• **Provided records**

•••

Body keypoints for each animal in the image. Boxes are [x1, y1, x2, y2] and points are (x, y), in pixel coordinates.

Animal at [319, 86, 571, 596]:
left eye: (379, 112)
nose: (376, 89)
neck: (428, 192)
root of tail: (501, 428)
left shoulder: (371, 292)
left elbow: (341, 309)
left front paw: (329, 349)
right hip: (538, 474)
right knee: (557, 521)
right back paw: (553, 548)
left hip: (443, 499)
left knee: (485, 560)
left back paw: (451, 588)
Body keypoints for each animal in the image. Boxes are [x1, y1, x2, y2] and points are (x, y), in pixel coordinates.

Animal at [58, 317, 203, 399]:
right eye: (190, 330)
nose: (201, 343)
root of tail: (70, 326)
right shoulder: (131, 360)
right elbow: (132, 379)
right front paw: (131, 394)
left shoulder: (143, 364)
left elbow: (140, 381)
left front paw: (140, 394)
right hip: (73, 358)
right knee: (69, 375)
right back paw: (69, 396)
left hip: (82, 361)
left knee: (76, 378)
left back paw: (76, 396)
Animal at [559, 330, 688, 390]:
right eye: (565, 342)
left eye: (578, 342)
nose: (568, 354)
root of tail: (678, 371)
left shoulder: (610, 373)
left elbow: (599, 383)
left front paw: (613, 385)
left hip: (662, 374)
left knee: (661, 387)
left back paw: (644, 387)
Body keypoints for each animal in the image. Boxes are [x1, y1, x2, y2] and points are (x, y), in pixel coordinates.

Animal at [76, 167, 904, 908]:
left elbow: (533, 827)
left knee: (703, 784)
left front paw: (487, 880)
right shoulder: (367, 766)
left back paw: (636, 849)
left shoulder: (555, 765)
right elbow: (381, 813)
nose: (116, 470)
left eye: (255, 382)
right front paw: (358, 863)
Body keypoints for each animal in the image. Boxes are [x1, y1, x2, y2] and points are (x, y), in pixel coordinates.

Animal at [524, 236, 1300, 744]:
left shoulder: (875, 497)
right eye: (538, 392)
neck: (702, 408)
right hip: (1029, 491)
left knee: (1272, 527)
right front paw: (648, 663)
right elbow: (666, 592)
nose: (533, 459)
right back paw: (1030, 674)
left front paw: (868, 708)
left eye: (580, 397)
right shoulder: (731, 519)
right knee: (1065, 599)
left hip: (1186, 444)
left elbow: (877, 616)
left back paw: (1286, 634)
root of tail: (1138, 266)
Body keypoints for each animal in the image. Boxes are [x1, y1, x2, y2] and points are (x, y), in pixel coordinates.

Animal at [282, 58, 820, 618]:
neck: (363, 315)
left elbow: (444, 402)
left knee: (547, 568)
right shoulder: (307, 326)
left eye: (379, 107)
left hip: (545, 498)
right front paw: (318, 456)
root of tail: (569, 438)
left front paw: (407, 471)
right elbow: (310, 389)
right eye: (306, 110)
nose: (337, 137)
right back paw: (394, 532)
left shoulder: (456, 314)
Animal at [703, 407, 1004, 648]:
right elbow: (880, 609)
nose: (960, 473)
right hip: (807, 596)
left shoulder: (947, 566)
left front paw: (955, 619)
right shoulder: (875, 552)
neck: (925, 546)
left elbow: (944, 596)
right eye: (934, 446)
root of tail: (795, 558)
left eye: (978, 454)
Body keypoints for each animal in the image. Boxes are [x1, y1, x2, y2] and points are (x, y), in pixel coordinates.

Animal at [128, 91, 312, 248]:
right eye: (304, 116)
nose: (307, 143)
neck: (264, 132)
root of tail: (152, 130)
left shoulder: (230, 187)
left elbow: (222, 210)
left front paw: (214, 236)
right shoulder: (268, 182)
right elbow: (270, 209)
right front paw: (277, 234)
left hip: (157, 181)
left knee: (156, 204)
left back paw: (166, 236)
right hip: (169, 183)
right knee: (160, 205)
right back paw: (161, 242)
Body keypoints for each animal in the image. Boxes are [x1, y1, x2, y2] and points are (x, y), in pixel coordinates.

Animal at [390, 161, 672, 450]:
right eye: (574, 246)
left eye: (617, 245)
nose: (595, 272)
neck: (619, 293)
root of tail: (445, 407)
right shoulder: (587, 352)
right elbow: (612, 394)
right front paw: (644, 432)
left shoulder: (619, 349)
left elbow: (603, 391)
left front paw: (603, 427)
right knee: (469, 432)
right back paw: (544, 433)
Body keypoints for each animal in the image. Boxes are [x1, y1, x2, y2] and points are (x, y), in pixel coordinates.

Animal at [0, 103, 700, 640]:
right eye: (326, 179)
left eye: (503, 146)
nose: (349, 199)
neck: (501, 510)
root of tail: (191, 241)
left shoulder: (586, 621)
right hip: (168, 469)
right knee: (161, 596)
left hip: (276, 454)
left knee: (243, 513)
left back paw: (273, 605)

•••

From the records above, pull every line that carries the word "tail".

root of tail: (501, 428)
root of tail: (70, 326)
root of tail: (678, 371)
root of tail: (1138, 266)
root of tail: (569, 438)
root of tail: (795, 558)
root of tail: (152, 130)
root of tail: (445, 407)
root of tail: (191, 241)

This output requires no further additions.